勇気を振り絞り全てを話すと、蒼は呆れ顔で俺の手を引いてリビングへ向かった。
「やめてく──」
「いいからっ! ここで待っていて。逃げたら承知しないから!」
蒼は大きなため息を吐きながらリビングから出て行く。暫くして戻って来たその手には人工血液のパックとタオルが握られてた。
「今日出来たの。とりあえずこれを飲んで」
人工血液のパックを俺に押し付け、思い切り良く濡れた服を脱がせ始める。
「聖水を浴びせられているのに、何故人間の私の助けを借りようと思えない訳? 私を襲わない為に外で他の誰かを襲うつもりだって言うなら、フィンリーさんに通報するわよ? 私は私の意思で貴方を匿っているの。

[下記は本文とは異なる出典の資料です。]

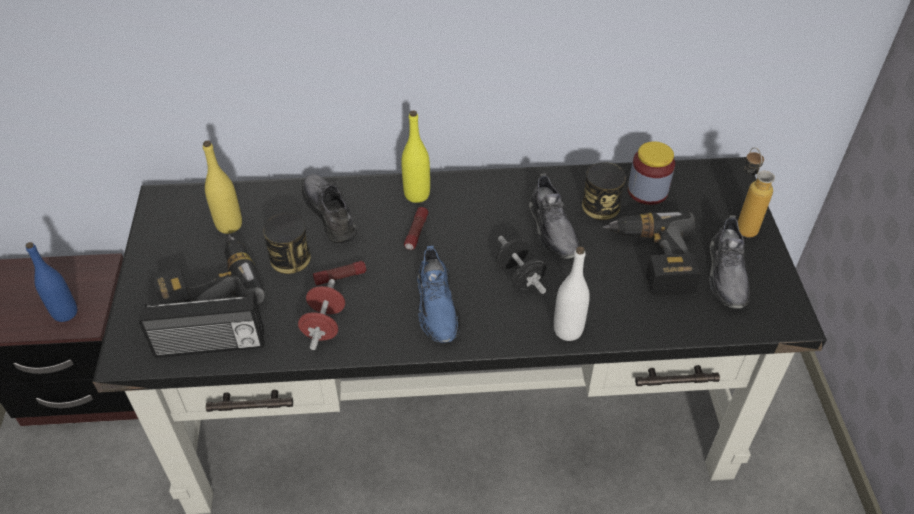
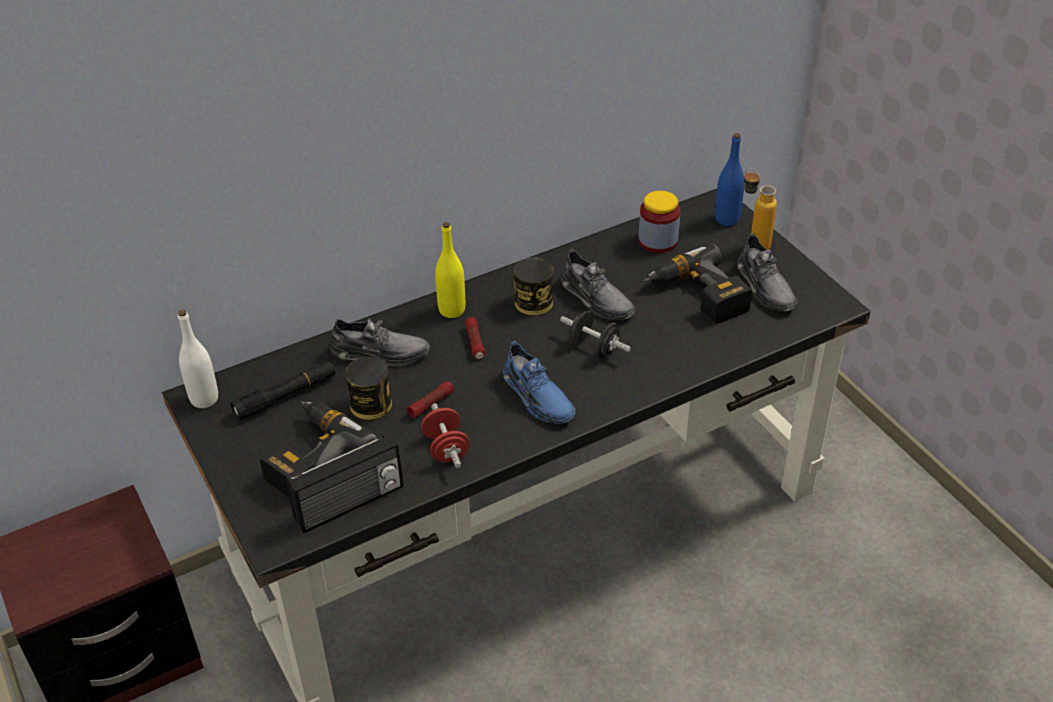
camera: 25 degrees left, 5 degrees down
(65, 313) = (114, 561): blue bottle -> blue bottle (727, 219)
(229, 225) = (286, 396): yellow bottle -> black flashlight
(330, 213) = (379, 353): grey shoe -> grey shoe turned 150 degrees clockwise
(568, 330) = (664, 376): white bottle -> white bottle (204, 399)
(600, 206) = (626, 266): can -> can (533, 303)

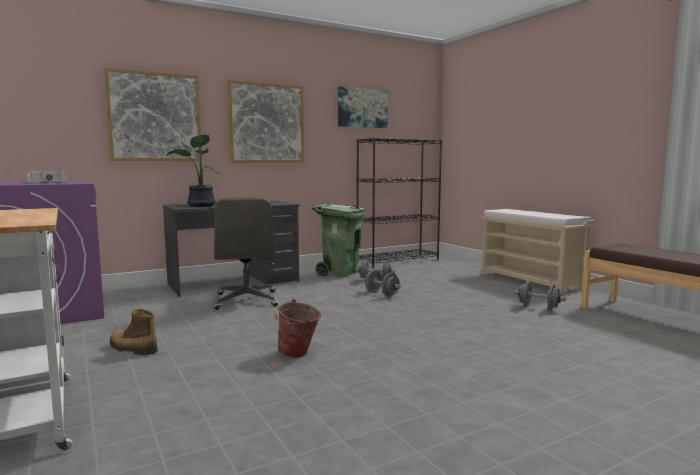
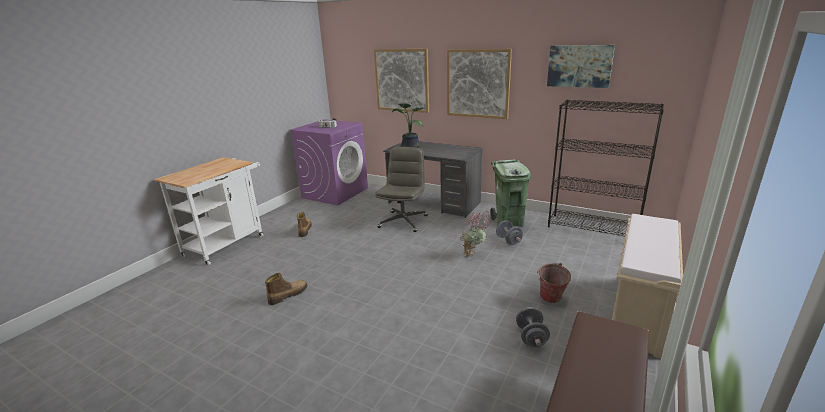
camera: 60 degrees right, 15 degrees up
(247, 300) = (403, 221): grey office chair -> grey office chair turned 150 degrees clockwise
(298, 355) = (327, 270): bucket -> bucket (550, 300)
(327, 389) = (288, 295): none -> boot
(382, 294) = (474, 255): grey dumbbell -> potted plant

だから生き物としての本能に負けた貴方に襲われても仕方ないかもしれない。でも他の人は違うでしょ?」
「うわぁー! 下は、下は自分脱ぐから見ないで……」
蒼の迫力に気押されてされるがままになってたけど、上半身の服を脱がされジーンズのホックに手をかけられたところで正気に戻り後ずさる。

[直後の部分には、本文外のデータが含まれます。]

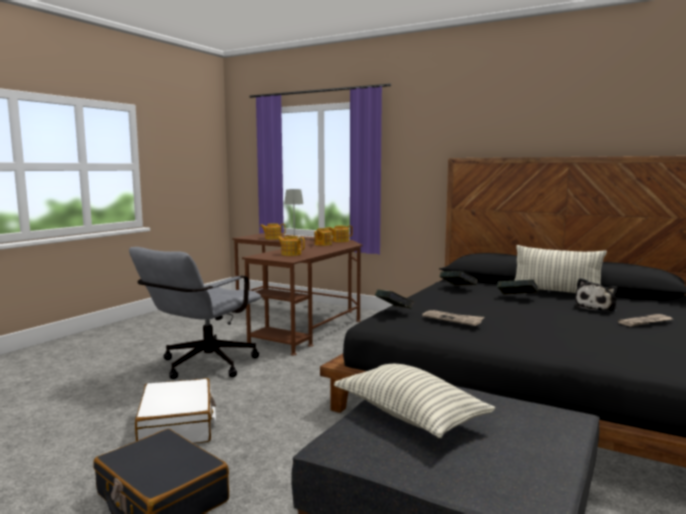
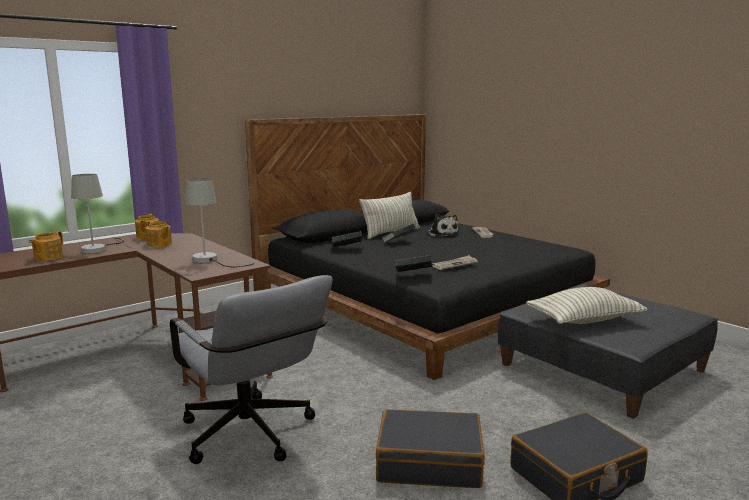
camera: 70 degrees left, 5 degrees up
(177, 426) = (429, 462): white suitcase -> black suitcase
(290, 254) = (210, 261): teapot -> grey table lamp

「質問はまだ終わってない! 逃げるとしたら国外に出るしか無いだろうけど、住むあてはあるの? 第一にヴァンパイアハンター2人くらいなら、簡単にねじ伏せられるんじゃないの? それなのにどうしてそんな状態になっているのよ?」
「だ、だって人を襲う凶暴な吸血鬼にはなりたくなかったんだ……」
蒼は大きなため息を吐く。
「……まあ、現状貴方がここに住んでいるとまでは、知られていないんでしょ? もしフィンリーさんに見つかってしまったら、貴方の長所を交えて説得してみるわ。だからさっさシャワーを浴びて来なさい!」
「う、うん」
何も言い返せず、大人しく脱衣所でジーンズと下着を脱ぐ。シャワールームのドアを閉める瞬間、蒼の小さな「私と住む為に頑張るんじゃなかったの?」と言う呟きが聞こえた。

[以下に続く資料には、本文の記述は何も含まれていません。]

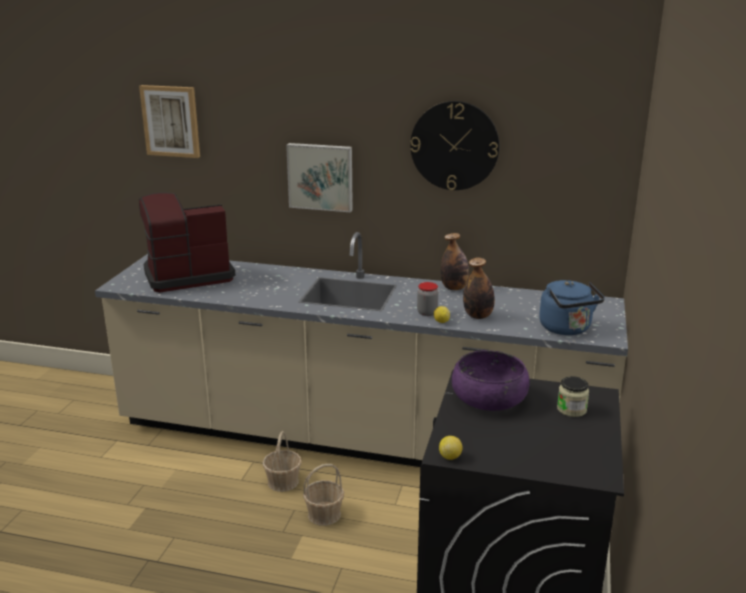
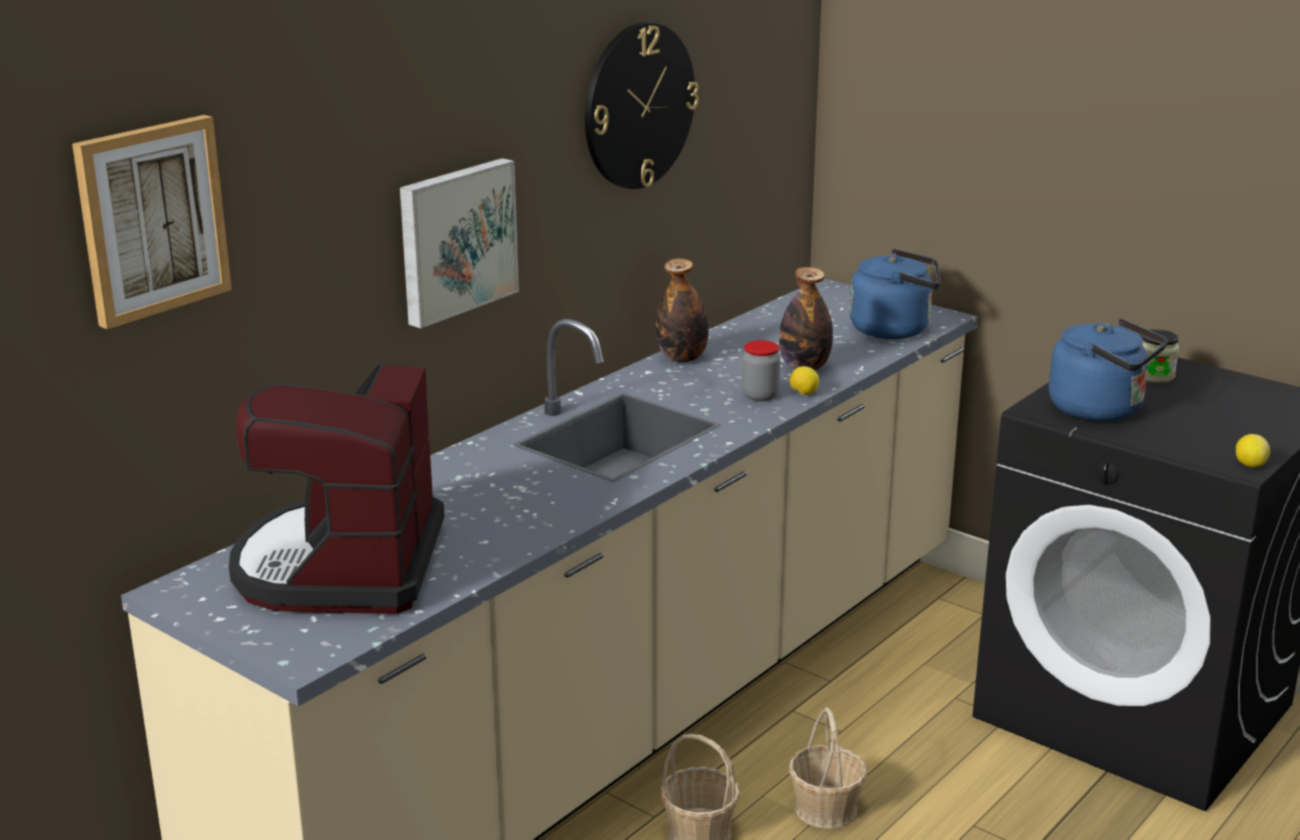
camera: 65 degrees left, 0 degrees up
(488, 398) = (1101, 410): purple bowl -> blue kettle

うん、全力を尽くすよ。本当はずっと蒼と一緒にいたいんだ。
*
あれから一度もフィンリーに会う事無く気付けば半月が経ってた。別に引き篭もってた訳じゃない。家で使う食材やらの買い出しへ日中に出かけて、夕方から仕事へ行っていた。
これだけ普通に生活しててもフィンリーに会わずに済んでるって事は、もしかして日頃の行いが良いから奇跡でも起きてる? もちろん罠かもしれないけど、気にし過ぎてもどうしようもない。
それから嬉しい事がもうひとつ。職場のパブは客入りが増えたらしくメアリーさんが嬉しそうだ。妻の機嫌が良いと自ずとショーンさんの機嫌も良くなる。
もしかしたら俺が家を追い出される可能性は、かなり低くなったんじゃないか? おまけに来月からは給料も上がるらしいから、万々歳だ。蒼に何かプレゼントでも買おうかな?